Florent Delorme pointe notamment le manque d’ambition en matière de transition écologique. (Photo: M&G Investments)

Florent Delorme pointe notamment le manque d’ambition en matière de transition écologique. (Photo: M&G Investments)

Que retenir du nouveau plan d’investissement annoncé par Joe Biden ce 31 mars? Florent Delorme, stratégiste chez M&G Investments, en tire quelques enseignements globaux.

Les chiffres ont de quoi donner le tournis. Après les 1.900 milliards annoncés pour relancer l’économie, l’administration Biden met 2.250 milliards sur huit ans de plus sur la table pour rénover les infrastructures. Et envisage 1.000 milliards d’aides supplémentaires pour aider les familles.

Un véritable pari keynésien, qui marque le retour de l’État fédéral dans le jeu économique.

Pour Florent Delorme, ce plan – qui doit maintenant être négocié avec le Congrès – est beaucoup plus qu’un plan d’infrastructures. Il s’intitule d’ailleurs officiellement «The American Jobs Plan». «Pensé dans le contexte d’une forte rivalité stratégique avec la Chine, il comprend un volet industriel important et comporte également un volet social significatif.»

Il est composé de quatre grands postes de dépenses.

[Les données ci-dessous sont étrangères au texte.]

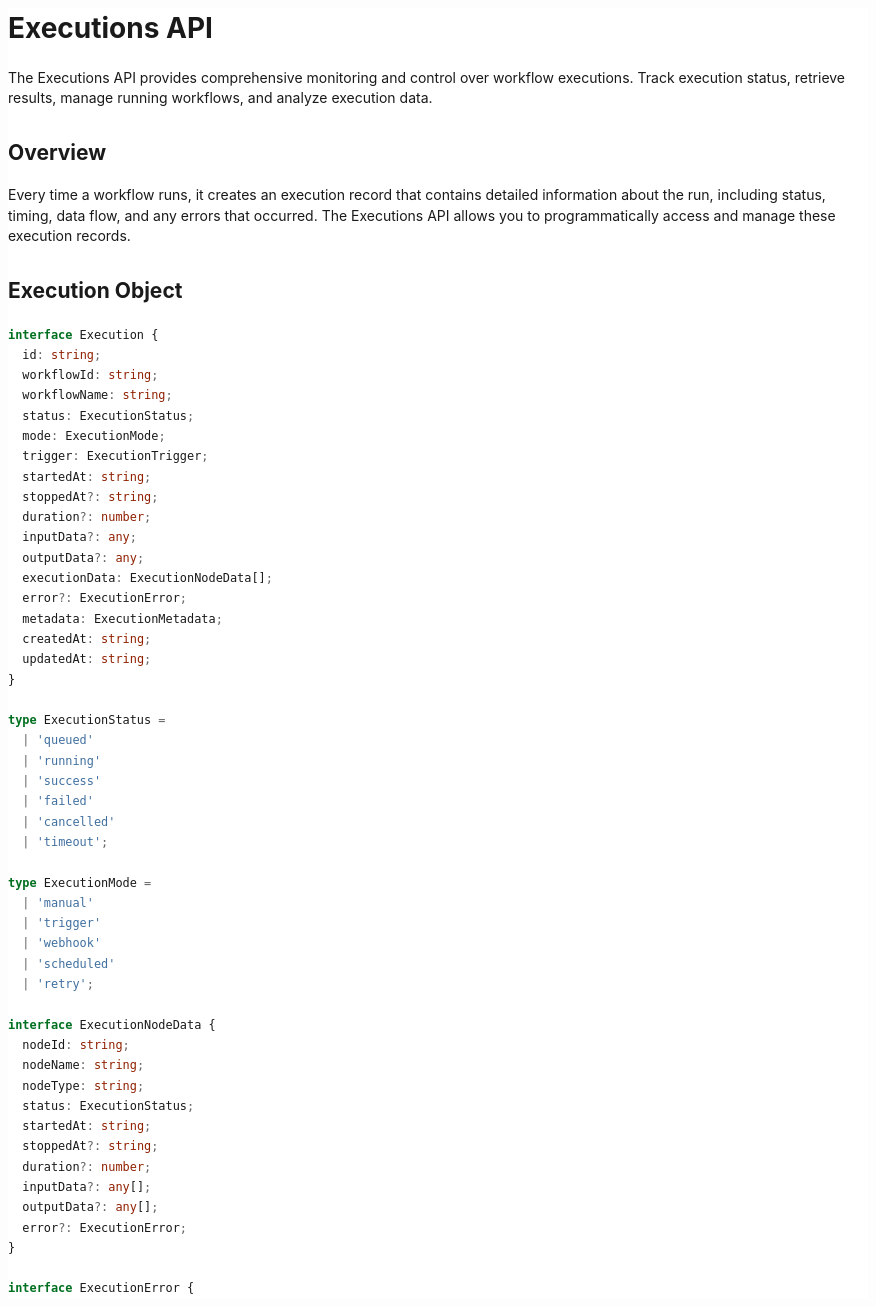 # Executions API

The Executions API provides comprehensive monitoring and control over workflow executions. Track execution status, retrieve results, manage running workflows, and analyze execution data.

## Overview

Every time a workflow runs, it creates an execution record that contains detailed information about the run, including status, timing, data flow, and any errors that occurred. The Executions API allows you to programmatically access and manage these execution records.

## Execution Object

```typescript
interface Execution {
  id: string;
  workflowId: string;
  workflowName: string;
  status: ExecutionStatus;
  mode: ExecutionMode;
  trigger: ExecutionTrigger;
  startedAt: string;
  stoppedAt?: string;
  duration?: number;
  inputData?: any;
  outputData?: any;
  executionData: ExecutionNodeData[];
  error?: ExecutionError;
  metadata: ExecutionMetadata;
  createdAt: string;
  updatedAt: string;
}

type ExecutionStatus = 
  | 'queued'
  | 'running'
  | 'success'
  | 'failed'
  | 'cancelled'
  | 'timeout';

type ExecutionMode = 
  | 'manual'
  | 'trigger'
  | 'webhook'
  | 'scheduled'
  | 'retry';

interface ExecutionNodeData {
  nodeId: string;
  nodeName: string;
  nodeType: string;
  status: ExecutionStatus;
  startedAt: string;
  stoppedAt?: string;
  duration?: number;
  inputData?: any[];
  outputData?: any[];
  error?: ExecutionError;
}

interface ExecutionError {
```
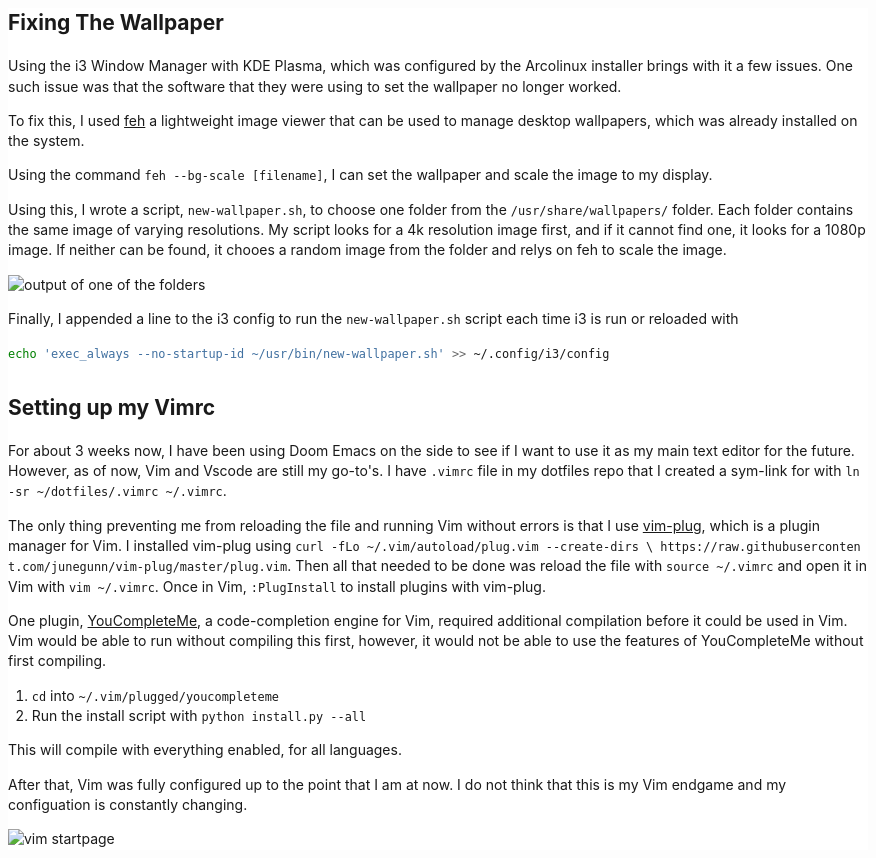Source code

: ## Fixing The Wallpaper <a name="fixing-wallpaper"></a>

Using the i3 Window Manager with KDE Plasma, which was configured by the
Arcolinux installer brings with it a few issues. One such issue was that the
software that they were using to set the wallpaper no longer worked.

To fix this, I used [feh](https://wiki.archlinux.org/index.php/feh) a
lightweight image viewer that can be used to manage desktop wallpapers, which was
already installed on the system.

Using the command `feh --bg-scale [filename]`, I can set the wallpaper and scale
the image to my display.

Using this, I wrote a script, `new-wallpaper.sh`, to choose one folder from the
`/usr/share/wallpapers/` folder. Each folder contains the same image of varying
resolutions. My script looks for a 4k resolution image first, and if it cannot
find one, it looks for a 1080p image. If neither can be found, it chooes a
random image from the folder and relys on feh to scale the image.

![output of one of the folders](https://i.imgur.com/vjiEYxD.png)

Finally, I appended a line to the i3 config to run the `new-wallpaper.sh` script
each time i3 is run or reloaded with

```bash
echo 'exec_always --no-startup-id ~/usr/bin/new-wallpaper.sh' >> ~/.config/i3/config
```

## Setting up my Vimrc <a name="vimrc"></a>

For about 3 weeks now, I have been using Doom Emacs on the side to see if I want to use it as my main text editor for the future. However, as of now, Vim and Vscode are still my go-to's. I have `.vimrc` file in my dotfiles repo that I created a sym-link for with `ln -sr ~/dotfiles/.vimrc ~/.vimrc`.

The only thing preventing me from reloading the file and running Vim without errors is that I use [vim-plug](https://github.com/junegunn/vim-plug), which is a plugin manager for Vim. I installed vim-plug using `curl -fLo ~/.vim/autoload/plug.vim --create-dirs \ https://raw.githubusercontent.com/junegunn/vim-plug/master/plug.vim`. Then all that needed to be done was reload the file with `source ~/.vimrc` and open it in Vim with `vim ~/.vimrc`. Once in Vim, `:PlugInstall` to install plugins with vim-plug.

One plugin, [YouCompleteMe](https://github.com/ycm-core/YouCompleteMe), a code-completion engine for Vim, required additional compilation before it could be used in Vim. Vim would be able to run without compiling this first, however, it would not be able to use the features of YouCompleteMe without first compiling.

1. `cd` into `~/.vim/plugged/youcompleteme`
2. Run the install script with `python install.py --all`

This will compile with everything enabled, for all languages.

After that, Vim was fully configured up to the point that I am at now. I do not think that this is my Vim endgame and my configuation is constantly changing.

![vim startpage](https://i.imgur.com/V8jXXWJ.png)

Le premier, pour un montant de 620 milliards de dollars, porte sur les transports. «Il s’agit certes de rénover les infrastructures américaines après des années de sous-investissement (routes, ponts, transports en commun), mais aussi de développer le véhicule électrique, avec, par exemple, le quadrillage du territoire par des bornes de recharge.» Le second volet de ce plan porte sur l’amélioration des lieux de vie (eau, services internet haut débit, énergie renouvelable, efficacité énergétique…), pour un montant total de 650 milliards de dollars. Le troisième budget, à hauteur de 580 milliards de dollars, est tourné vers l’industrie américaine (semi-conducteurs, par exemple, recherche, transition énergétique, formation…). Et enfin, le quatrième axe de dépenses est constitué d’une enveloppe de 400 milliards de dollars, à destination des plus âgés et des plus vulnérables (logements, hôpitaux, écoles, crèches…).

Reprendre la main face à la Chine

Son financement sera assuré par une augmentation du taux d’imposition des entreprises, qui devrait passer de 21 à 28%, alors que le taux d’imposition minimal des activités à l’international passera de 13% à 21%.

Première conséquence sur le plan international de ce programme: la volonté de l’administration Biden d’arriver à la création d’un impôt minimum mondial sur les entreprises.

Deuxième conséquence: ce plan vise en partie à répondre aux ambitions chinoises. «Le volet industriel du plan est là pour tenter de reprendre l’avantage face à la dynamique chinoise.» Florent Delorme relève d’ailleurs le protectionnisme marqué du programme: «Les contrats devront aller à des entreprises américaines avec des travailleurs américains.»

On peut également noter le manque d’ambition en matière de transition écologique. On n’est pas encore face au Green New Deal promis par Biden. Florent Delorme parle d’«absence de créativité fiscale carbone. Là où l’Europe va financer son plan de relance par la taxe carbone, les États-Unis utilisent un outil fiscal plus classique.»

Autre question que suscite ce plan à long terme: celle de la hausse des dépenses publiques. «À ce stade, les marchés s’inquiètent peu de cette hausse, mais ne changeront-ils pas un jour de perspective à ce sujet?»

C’est la question qui pourrait bien faire l’actualité des marchés, une fois la crise Covid passée.